• _YOUR INSTRUCTIONS_
Read the listing and extract each line that includes the word "website".

──────────

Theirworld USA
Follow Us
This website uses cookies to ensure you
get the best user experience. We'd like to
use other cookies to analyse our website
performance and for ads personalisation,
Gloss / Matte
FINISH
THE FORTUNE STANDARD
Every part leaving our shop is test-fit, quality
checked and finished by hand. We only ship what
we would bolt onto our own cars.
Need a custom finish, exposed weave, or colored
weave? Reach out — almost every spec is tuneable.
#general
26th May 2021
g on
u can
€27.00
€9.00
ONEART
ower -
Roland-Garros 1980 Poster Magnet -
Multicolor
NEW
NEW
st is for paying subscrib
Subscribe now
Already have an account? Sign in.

──────────

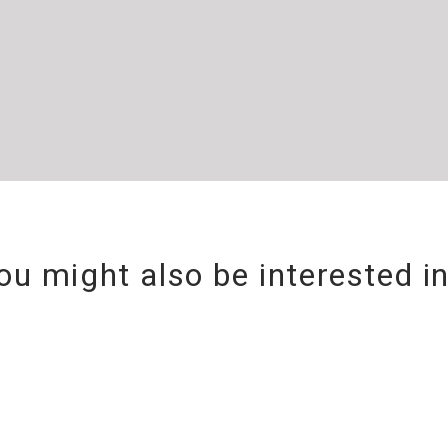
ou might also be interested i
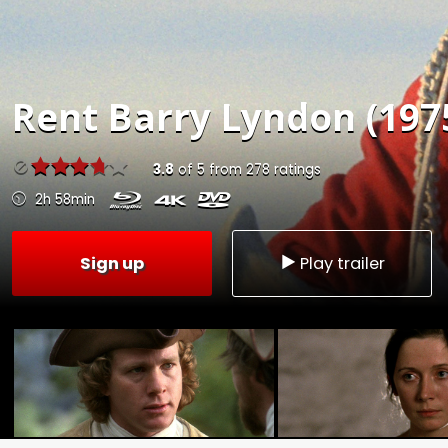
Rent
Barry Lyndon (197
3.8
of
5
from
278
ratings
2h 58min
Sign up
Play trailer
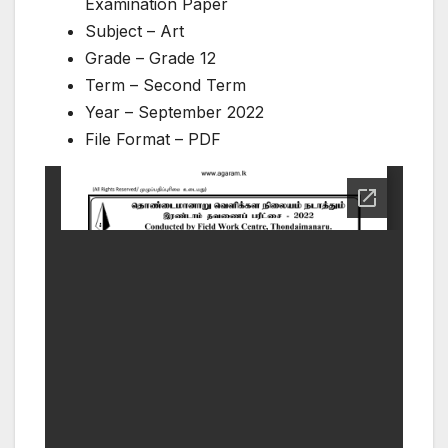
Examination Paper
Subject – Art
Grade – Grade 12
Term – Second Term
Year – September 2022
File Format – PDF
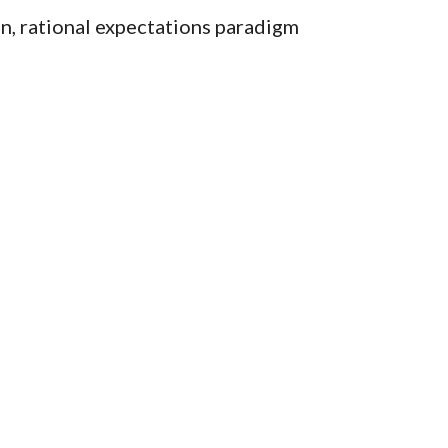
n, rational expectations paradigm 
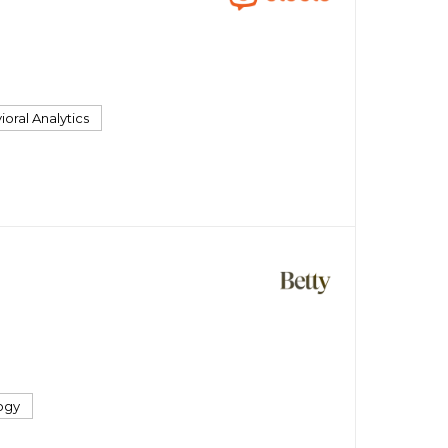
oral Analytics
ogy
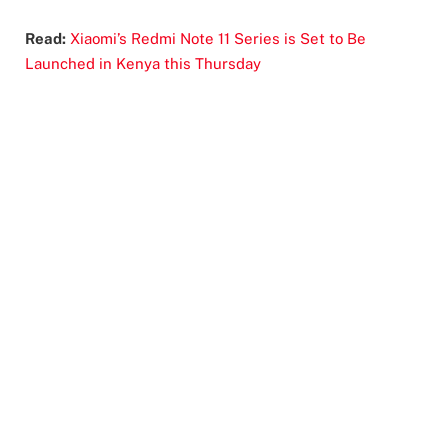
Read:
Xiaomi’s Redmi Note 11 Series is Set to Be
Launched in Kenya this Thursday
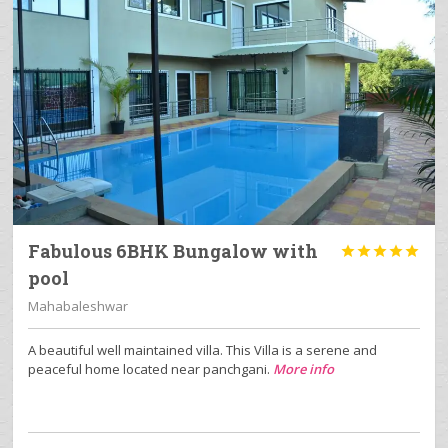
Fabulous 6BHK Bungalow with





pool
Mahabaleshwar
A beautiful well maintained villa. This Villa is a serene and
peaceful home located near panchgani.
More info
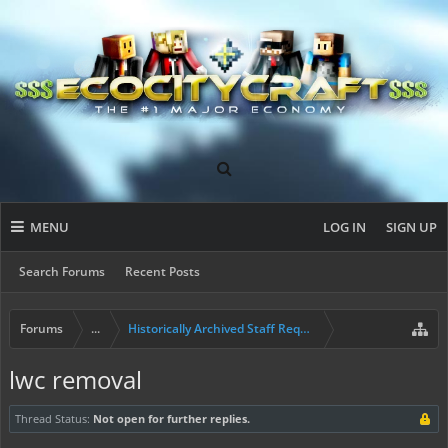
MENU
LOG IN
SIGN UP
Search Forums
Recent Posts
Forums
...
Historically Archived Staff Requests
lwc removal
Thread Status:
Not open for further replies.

──────────

• _ANSWER BOX_
This website uses cookies to ensure you
use other cookies to analyse our website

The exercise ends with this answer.